Satu buku yang saya terbitkan adalah hasil dari banyak ulasan (yang mengganggu saya) umpan balik dari banyak orang (yang saya tolak), dan sisir bergigi proofreader (yang membutuhkan waktu dan saya tidak sabar).

Semua hal ini membuat JAUH dibaca lebih baik.

Sekarang ke titik satu - "Ini akan seperti posting blog yang panjang."

Buku agak mirip dengan posting blog, saya kira, kecuali untuk perbedaan utama ini:

  • Panjang posting blog Anda adalah 50.000 kata.
  • Anda menulis posting satu kalimat sekaligus.
  • Anda melakukan ini selama setahun.

Ketika Anda menulis posting blog, suaranya konsisten. Tentu saja. Anda menulis semuanya sekaligus. Kata-kata di sana sebagian besar didorong oleh satu emosi.

Dengan buku itu, saya memiliki beberapa emosi yang berbeda, semuanya berasal dari tempat yang berbeda dalam hidup saya. Kemudian, entah bagaimana, saya perlu mengkonsolidasikan semua emosi dan tempat itu menjadi tema dan nada yang konstan.

Buku bukan tentang kata-kata. Mereka tentang bagaimana kata-kata itu rasakan. Anda akan merasakan banyak hal berbeda sepanjang tahun yang Anda perlukan untuk menulis buku, tetapi hasilnya harus terasa konsisten.

Ini bukan tugas yang mudah.

Namun, ada baiknya Anda menunjukkan bahwa Anda mungkin tidak akan mengatasi masalah penulisan terbesar Anda dengan membaca bagaimana penulis mengatasi masalah mereka.

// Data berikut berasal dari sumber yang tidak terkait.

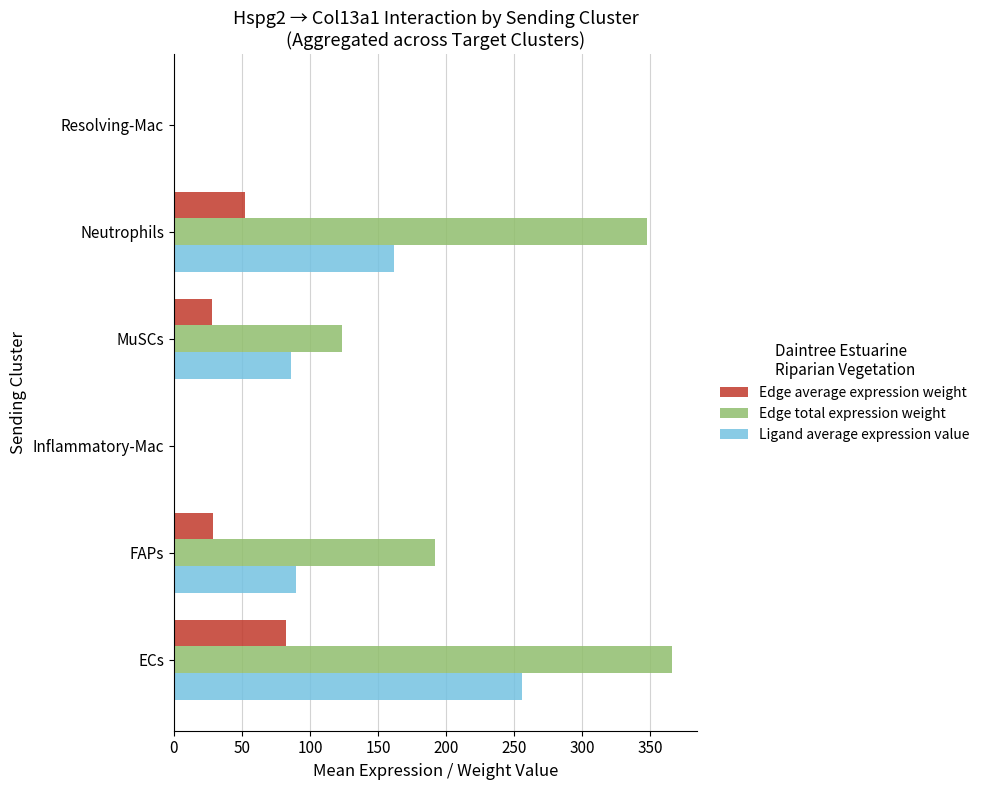

The value of Edge total expression weight at Neutrophils is 226.1. True or false?

False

Anda akan mengatasinya dengan menulis.

Hai semua,

Saya melakukan sesuatu yang sedikit berbeda minggu ini hanya di bagian bawah posting saya.

Saya meminta Anda untuk membeli buku saya.

Versi audio The Creative's Curse baru saja dirilis di Audible, dan saya tidak ingin Anda kehilangan kesempatan untuk mendapatkan salinan Kindle dan / atau versi audio, yang memiliki 20 menit tambahan garis singgung improvisasi yang tidak dalam salinan tertulis.

Jika saya telah menawarkan nilai apa pun kepada Anda selama 2 tahun terakhir - melalui 396 artikel di platform ini, 135 jawaban di Quora, 91 video di YouTube, atau 74 posting di blog rumah saya - bantu saya:

Ambil $ 5 dan ambil salinan Anda sekarang.